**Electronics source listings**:
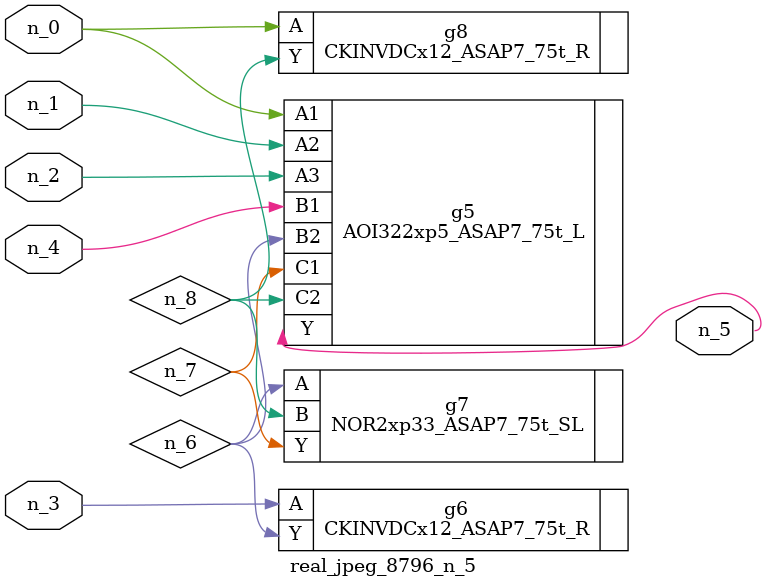
<source format=v>
module real_jpeg_8796_n_5 (n_4, n_0, n_1, n_2, n_3, n_5);

input n_4;
input n_0;
input n_1;
input n_2;
input n_3;

output n_5;

wire n_8;
wire n_6;
wire n_7;

AOI322xp5_ASAP7_75t_L g5 ( 
.A1(n_0),
.A2(n_1),
.A3(n_2),
.B1(n_4),
.B2(n_6),
.C1(n_7),
.C2(n_8),
.Y(n_5)
);

CKINVDCx12_ASAP7_75t_R g8 ( 
.A(n_0),
.Y(n_8)
);

CKINVDCx12_ASAP7_75t_R g6 ( 
.A(n_3),
.Y(n_6)
);

NOR2xp33_ASAP7_75t_SL g7 ( 
.A(n_6),
.B(n_8),
.Y(n_7)
);


endmodule
</source>
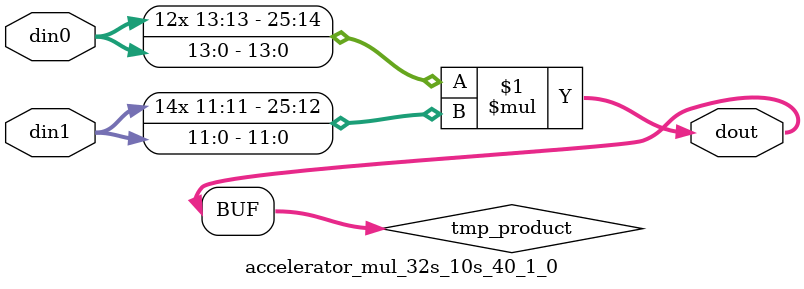
<source format=v>

`timescale 1 ns / 1 ps

  module accelerator_mul_32s_10s_40_1_0(din0, din1, dout);
parameter ID = 1;
parameter NUM_STAGE = 0;
parameter din0_WIDTH = 14;
parameter din1_WIDTH = 12;
parameter dout_WIDTH = 26;

input [din0_WIDTH - 1 : 0] din0; 
input [din1_WIDTH - 1 : 0] din1; 
output [dout_WIDTH - 1 : 0] dout;

wire signed [dout_WIDTH - 1 : 0] tmp_product;













assign tmp_product = $signed(din0) * $signed(din1);








assign dout = tmp_product;







endmodule

</source>
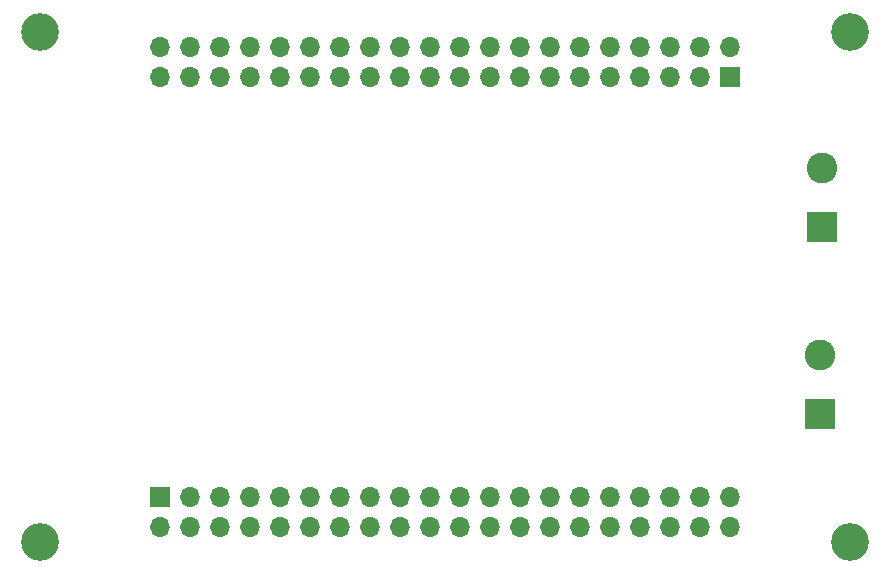
<source format=gbr>
G04 #@! TF.GenerationSoftware,KiCad,Pcbnew,7.0.9+dfsg-1*
G04 #@! TF.CreationDate,2023-12-12T22:55:21+08:00*
G04 #@! TF.ProjectId,can,63616e2e-6b69-4636-9164-5f7063625858,a*
G04 #@! TF.SameCoordinates,Original*
G04 #@! TF.FileFunction,Soldermask,Bot*
G04 #@! TF.FilePolarity,Negative*
%FSLAX46Y46*%
G04 Gerber Fmt 4.6, Leading zero omitted, Abs format (unit mm)*
G04 Created by KiCad (PCBNEW 7.0.9+dfsg-1) date 2023-12-12 22:55:21*
%MOMM*%
%LPD*%
G01*
G04 APERTURE LIST*
%ADD10C,3.200000*%
%ADD11R,2.600000X2.600000*%
%ADD12C,2.600000*%
%ADD13R,1.700000X1.700000*%
%ADD14O,1.700000X1.700000*%
G04 APERTURE END LIST*
D10*
G04 #@! TO.C,J1*
X115570000Y-77470000D03*
X115570000Y-120650000D03*
X184150000Y-77470000D03*
X184150000Y-120650000D03*
G04 #@! TD*
D11*
G04 #@! TO.C,J5*
X181610000Y-109775000D03*
D12*
X181610000Y-104775000D03*
G04 #@! TD*
D13*
G04 #@! TO.C,J2*
X125730000Y-116840000D03*
D14*
X125730000Y-119380000D03*
X128270000Y-116840000D03*
X128270000Y-119380000D03*
X130810000Y-116840000D03*
X130810000Y-119380000D03*
X133350000Y-116840000D03*
X133350000Y-119380000D03*
X135890000Y-116840000D03*
X135890000Y-119380000D03*
X138430000Y-116840000D03*
X138430000Y-119380000D03*
X140970000Y-116840000D03*
X140970000Y-119380000D03*
X143510000Y-116840000D03*
X143510000Y-119380000D03*
X146050000Y-116840000D03*
X146050000Y-119380000D03*
X148590000Y-116840000D03*
X148590000Y-119380000D03*
X151130000Y-116840000D03*
X151130000Y-119380000D03*
X153670000Y-116840000D03*
X153670000Y-119380000D03*
X156210000Y-116840000D03*
X156210000Y-119380000D03*
X158750000Y-116840000D03*
X158750000Y-119380000D03*
X161290000Y-116840000D03*
X161290000Y-119380000D03*
X163830000Y-116840000D03*
X163830000Y-119380000D03*
X166370000Y-116840000D03*
X166370000Y-119380000D03*
X168910000Y-116840000D03*
X168910000Y-119380000D03*
X171450000Y-116840000D03*
X171450000Y-119380000D03*
X173990000Y-116840000D03*
X173990000Y-119380000D03*
G04 #@! TD*
D13*
G04 #@! TO.C,J3*
X173990000Y-81280000D03*
D14*
X173990000Y-78740000D03*
X171450000Y-81280000D03*
X171450000Y-78740000D03*
X168910000Y-81280000D03*
X168910000Y-78740000D03*
X166370000Y-81280000D03*
X166370000Y-78740000D03*
X163830000Y-81280000D03*
X163830000Y-78740000D03*
X161290000Y-81280000D03*
X161290000Y-78740000D03*
X158750000Y-81280000D03*
X158750000Y-78740000D03*
X156210000Y-81280000D03*
X156210000Y-78740000D03*
X153670000Y-81280000D03*
X153670000Y-78740000D03*
X151130000Y-81280000D03*
X151130000Y-78740000D03*
X148590000Y-81280000D03*
X148590000Y-78740000D03*
X146050000Y-81280000D03*
X146050000Y-78740000D03*
X143510000Y-81280000D03*
X143510000Y-78740000D03*
X140970000Y-81280000D03*
X140970000Y-78740000D03*
X138430000Y-81280000D03*
X138430000Y-78740000D03*
X135890000Y-81280000D03*
X135890000Y-78740000D03*
X133350000Y-81280000D03*
X133350000Y-78740000D03*
X130810000Y-81280000D03*
X130810000Y-78740000D03*
X128270000Y-81280000D03*
X128270000Y-78740000D03*
X125730000Y-81280000D03*
X125730000Y-78740000D03*
G04 #@! TD*
D11*
G04 #@! TO.C,J4*
X181745000Y-93940000D03*
D12*
X181745000Y-88940000D03*
G04 #@! TD*
M02*

</source>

**EXERCISE BRIEF**:
Pictures excluded, repeat the records exactly from their opening line through the line containing "X115570000Y-120650000D03*".

**ANSWER TO THE EXERCISE**:
<source format=v>
module real_jpeg_8796_n_5 (n_4, n_0, n_1, n_2, n_3, n_5);

input n_4;
input n_0;
input n_1;
input n_2;
input n_3;

output n_5;

wire n_8;
wire n_6;
wire n_7;

AOI322xp5_ASAP7_75t_L g5 ( 
.A1(n_0),
.A2(n_1),
.A3(n_2),
.B1(n_4),
.B2(n_6),
.C1(n_7),
.C2(n_8),
.Y(n_5)
);

CKINVDCx12_ASAP7_75t_R g8 ( 
.A(n_0),
.Y(n_8)
);

CKINVDCx12_ASAP7_75t_R g6 ( 
.A(n_3),
.Y(n_6)
);

NOR2xp33_ASAP7_75t_SL g7 ( 
.A(n_6),
.B(n_8),
.Y(n_7)
);


endmodule
</source>
<source format=v>

`timescale 1 ns / 1 ps

  module accelerator_mul_32s_10s_40_1_0(din0, din1, dout);
parameter ID = 1;
parameter NUM_STAGE = 0;
parameter din0_WIDTH = 14;
parameter din1_WIDTH = 12;
parameter dout_WIDTH = 26;

input [din0_WIDTH - 1 : 0] din0; 
input [din1_WIDTH - 1 : 0] din1; 
output [dout_WIDTH - 1 : 0] dout;

wire signed [dout_WIDTH - 1 : 0] tmp_product;













assign tmp_product = $signed(din0) * $signed(din1);








assign dout = tmp_product;







endmodule

</source>
<source format=gbr>
G04 #@! TF.GenerationSoftware,KiCad,Pcbnew,7.0.9+dfsg-1*
G04 #@! TF.CreationDate,2023-12-12T22:55:21+08:00*
G04 #@! TF.ProjectId,can,63616e2e-6b69-4636-9164-5f7063625858,a*
G04 #@! TF.SameCoordinates,Original*
G04 #@! TF.FileFunction,Soldermask,Bot*
G04 #@! TF.FilePolarity,Negative*
%FSLAX46Y46*%
G04 Gerber Fmt 4.6, Leading zero omitted, Abs format (unit mm)*
G04 Created by KiCad (PCBNEW 7.0.9+dfsg-1) date 2023-12-12 22:55:21*
%MOMM*%
%LPD*%
G01*
G04 APERTURE LIST*
%ADD10C,3.200000*%
%ADD11R,2.600000X2.600000*%
%ADD12C,2.600000*%
%ADD13R,1.700000X1.700000*%
%ADD14O,1.700000X1.700000*%
G04 APERTURE END LIST*
D10*
G04 #@! TO.C,J1*
X115570000Y-77470000D03*
X115570000Y-120650000D03*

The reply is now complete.